▶ _Fragment do przeczytania_
Szef MSWiA Marcin Kierwiński powiedział w Sejmie, że rolnicy przyjechali do Warszawy, żeby protestować w sposób pokojowy. Zastrzegł, że wśród protestujących znaleźli się prowokatorzy, którzy zaatakowali policję i w tej sytuacji, policjanci musieli zareagować.
W środę w Warszawie odbyła się manifestacja rolników, w której brali udział również m.in. przedstawiciele Solidarności oraz leśnicy. W okolicach Sejmu doszło do starcia policji z protestującymi. Jak poinformowała Komenda Stołeczna Policji, rannych zostało kilku policjantów. Zatrzymano kilkanaście osób.
Do sprawy odnieśli się w środę w Sejmie posłowie opozycji. Zdaniem posła Michała Wójcika (PiS) podobnej sytuacji nie było w Polsce od kilkudziesięciu lat.
Rolnicy przyjeżdżali i na rolników nikt nie podniósł nigdy ręki. A wy podnieśliście jako rząd. Dlaczego pan wydał polecenie zaatakowania rolników?
— pytał.
Według współprzewodniczącego Konfederacji Sławomira Mentzena, policja zaatakowała rolników „niczym nie sprowokowana”.
W odpowiedzi na zarzuty Marcin Kierwiński przypomniał, że posłowie PiS w okresie swoich rządów często powtarzali hasło: „Murem za polskim mundurem”.
Kochaliście to powiedzenie, panie prezesie Kaczyński, panie ministrze Błaszczak
— zauważył.
„Banda prowokatorów”
Zdaniem szefa MSWiA, to nie rolnicy, ale „banda prowokatorów” rzucała kostkami brukowymi w polskich policjantów.
A wy atakujecie polską policję. Gdzie macie przyzwoitość?
— pytał.
Podkreślił, że policjanci od kilkunastu dni zapewniają bezpieczeństwo protestującym rolnikom.
Robią to w sposób profesjonalny, spokojny (…). Czy wam naprawdę nie jest wstyd atakować policjantów, w kierunku których rzucane są kostki brukowe? Czy nie widzieliście tych obrazów? Wstydźcie się tego. To waszą nieodpowiedzialną retoryką doprowadziliście do tych aktów przemocy
— mówił.
Według Kierwińskiego, rolnicy przyjechali do Warszawy po to, żeby protestować w sposób pokojowy.
Niestety, byli także bandyci, którzy atakowali polską policję. W takiej sytuacji polska policja będzie reagować i zawsze w takiej sytuacji polska policja będzie bronić polskich obywateli, niezależnie od tego, jak bardzo będziecie krzyczeć
— zastrzegł.
Hołownia: „Haniebne zdarzenia”
Marszałek Sejmu Szymon Hołownia ocenił w środę, że podczas protestów przed Sejmem doszło do zdarzeń haniebnych. Nie wierzę, że zrobili to rolnicy, którzy rzeczywiście przyjechali tu protestować, ale do grupy protestujących rolników dołączyły się grupy prowokatorów, zamaskowanych osób - podkreślił.

▶ _Polecenia do ćwiczenia_
A - Kto oprócz rolników brał udział w środowej manifestacji w Warszawie według tekstu o proteście rolników?
B - Przepisz z tekstu o proteście rolników wszystko od słów „W odpowiedzi na” aż do słów „Gdzie macie przyzwoitość?”.

▶ _Materiał źródłowy_
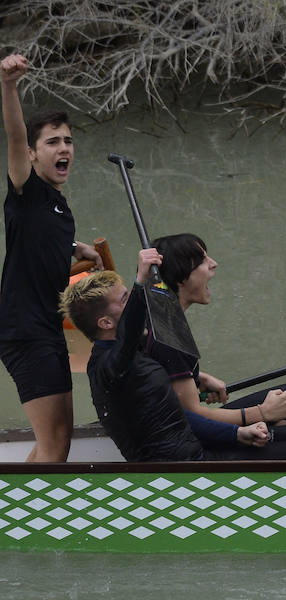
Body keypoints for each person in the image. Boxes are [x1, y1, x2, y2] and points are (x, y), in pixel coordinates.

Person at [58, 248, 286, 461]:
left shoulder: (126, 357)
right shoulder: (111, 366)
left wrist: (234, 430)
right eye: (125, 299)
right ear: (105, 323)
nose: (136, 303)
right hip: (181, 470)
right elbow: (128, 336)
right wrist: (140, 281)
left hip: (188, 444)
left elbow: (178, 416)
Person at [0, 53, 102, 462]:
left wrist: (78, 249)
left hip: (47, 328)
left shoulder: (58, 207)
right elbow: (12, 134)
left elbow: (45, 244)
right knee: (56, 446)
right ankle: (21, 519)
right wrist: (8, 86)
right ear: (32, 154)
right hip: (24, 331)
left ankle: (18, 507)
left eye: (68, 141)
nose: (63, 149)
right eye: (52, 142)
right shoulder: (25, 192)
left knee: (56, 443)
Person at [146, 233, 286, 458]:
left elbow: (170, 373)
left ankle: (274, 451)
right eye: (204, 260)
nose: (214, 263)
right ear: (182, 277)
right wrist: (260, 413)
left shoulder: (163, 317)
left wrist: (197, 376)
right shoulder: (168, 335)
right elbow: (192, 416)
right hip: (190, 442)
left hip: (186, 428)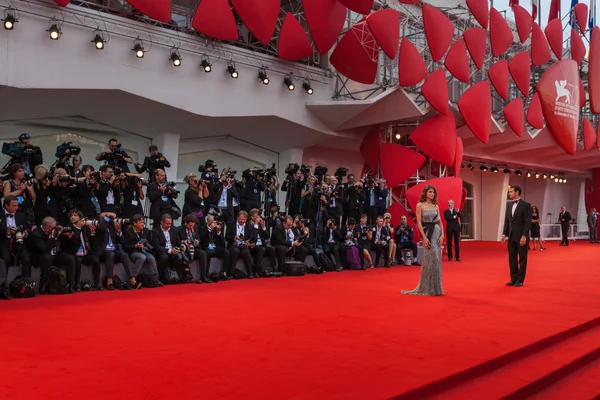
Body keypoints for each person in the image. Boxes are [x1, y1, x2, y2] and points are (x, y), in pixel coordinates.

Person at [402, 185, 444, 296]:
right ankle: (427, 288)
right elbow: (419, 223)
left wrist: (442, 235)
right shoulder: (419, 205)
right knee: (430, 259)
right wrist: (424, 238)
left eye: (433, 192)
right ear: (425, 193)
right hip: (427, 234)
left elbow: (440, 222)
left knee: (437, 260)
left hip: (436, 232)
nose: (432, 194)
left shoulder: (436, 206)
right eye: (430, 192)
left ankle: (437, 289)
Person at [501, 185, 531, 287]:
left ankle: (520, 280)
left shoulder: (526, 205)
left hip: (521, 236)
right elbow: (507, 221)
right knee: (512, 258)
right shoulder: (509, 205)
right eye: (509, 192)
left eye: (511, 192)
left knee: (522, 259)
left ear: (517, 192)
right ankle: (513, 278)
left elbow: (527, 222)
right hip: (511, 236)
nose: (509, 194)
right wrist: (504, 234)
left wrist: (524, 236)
* * *
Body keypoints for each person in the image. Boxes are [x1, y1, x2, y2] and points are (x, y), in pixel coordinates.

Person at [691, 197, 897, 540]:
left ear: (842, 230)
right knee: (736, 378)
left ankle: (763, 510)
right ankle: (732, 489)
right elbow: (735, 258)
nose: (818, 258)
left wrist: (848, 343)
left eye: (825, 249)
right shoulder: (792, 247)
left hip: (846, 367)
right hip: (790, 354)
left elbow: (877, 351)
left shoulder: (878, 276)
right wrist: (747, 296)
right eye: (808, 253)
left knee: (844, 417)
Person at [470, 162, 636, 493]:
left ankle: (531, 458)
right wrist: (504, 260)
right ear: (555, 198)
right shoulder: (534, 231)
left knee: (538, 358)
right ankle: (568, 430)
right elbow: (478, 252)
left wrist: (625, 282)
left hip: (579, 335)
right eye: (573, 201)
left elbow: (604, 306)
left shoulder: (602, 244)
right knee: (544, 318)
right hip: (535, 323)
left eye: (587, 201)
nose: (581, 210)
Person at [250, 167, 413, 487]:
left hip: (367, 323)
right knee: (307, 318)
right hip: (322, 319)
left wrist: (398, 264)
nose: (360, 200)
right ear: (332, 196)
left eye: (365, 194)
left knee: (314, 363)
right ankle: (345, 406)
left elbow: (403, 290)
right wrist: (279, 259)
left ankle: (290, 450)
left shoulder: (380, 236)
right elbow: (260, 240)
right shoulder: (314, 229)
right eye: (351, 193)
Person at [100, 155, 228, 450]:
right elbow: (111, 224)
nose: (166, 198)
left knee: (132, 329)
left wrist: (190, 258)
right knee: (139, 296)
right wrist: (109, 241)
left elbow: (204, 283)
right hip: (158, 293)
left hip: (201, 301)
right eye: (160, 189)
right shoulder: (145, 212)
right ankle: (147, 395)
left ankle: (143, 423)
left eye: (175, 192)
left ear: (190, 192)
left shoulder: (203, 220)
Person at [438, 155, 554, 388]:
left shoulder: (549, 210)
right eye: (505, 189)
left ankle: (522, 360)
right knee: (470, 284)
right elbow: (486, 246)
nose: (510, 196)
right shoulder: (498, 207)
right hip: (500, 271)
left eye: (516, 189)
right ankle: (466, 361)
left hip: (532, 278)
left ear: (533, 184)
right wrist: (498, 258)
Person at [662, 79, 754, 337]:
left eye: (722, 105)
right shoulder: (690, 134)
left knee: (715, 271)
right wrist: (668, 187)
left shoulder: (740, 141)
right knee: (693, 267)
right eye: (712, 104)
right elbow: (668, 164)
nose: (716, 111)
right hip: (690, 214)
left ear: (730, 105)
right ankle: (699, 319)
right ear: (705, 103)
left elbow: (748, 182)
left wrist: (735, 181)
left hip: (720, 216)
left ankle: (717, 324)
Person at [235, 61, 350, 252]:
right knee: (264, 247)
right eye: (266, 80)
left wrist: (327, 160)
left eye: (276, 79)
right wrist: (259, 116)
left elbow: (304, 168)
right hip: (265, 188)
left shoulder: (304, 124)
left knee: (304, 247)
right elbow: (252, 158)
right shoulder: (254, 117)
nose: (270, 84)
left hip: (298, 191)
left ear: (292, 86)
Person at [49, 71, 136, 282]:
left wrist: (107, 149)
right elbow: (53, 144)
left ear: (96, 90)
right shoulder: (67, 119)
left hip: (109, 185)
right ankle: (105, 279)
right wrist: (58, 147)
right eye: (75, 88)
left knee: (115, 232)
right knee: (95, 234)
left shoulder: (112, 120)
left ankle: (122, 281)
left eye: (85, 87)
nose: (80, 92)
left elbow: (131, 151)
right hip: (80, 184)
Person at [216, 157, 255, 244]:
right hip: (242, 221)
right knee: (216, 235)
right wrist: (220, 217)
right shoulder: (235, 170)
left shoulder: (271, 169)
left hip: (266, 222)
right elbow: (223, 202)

▶ _Odpowiedzi do zadań_
A - W manifestacji brali udział m.in. przedstawiciele Solidarności oraz leśnicy.

B -
W odpowiedzi na zarzuty Marcin Kierwiński przypomniał, że posłowie PiS w okresie swoich rządów często powtarzali hasło: „Murem za polskim mundurem”.
Kochaliście to powiedzenie, panie prezesie Kaczyński, panie ministrze Błaszczak
— zauważył.
„Banda prowokatorów”
Zdaniem szefa MSWiA, to nie rolnicy, ale „banda prowokatorów” rzucała kostkami brukowymi w polskich policjantów.
A wy atakujecie polską policję. Gdzie macie przyzwoitość?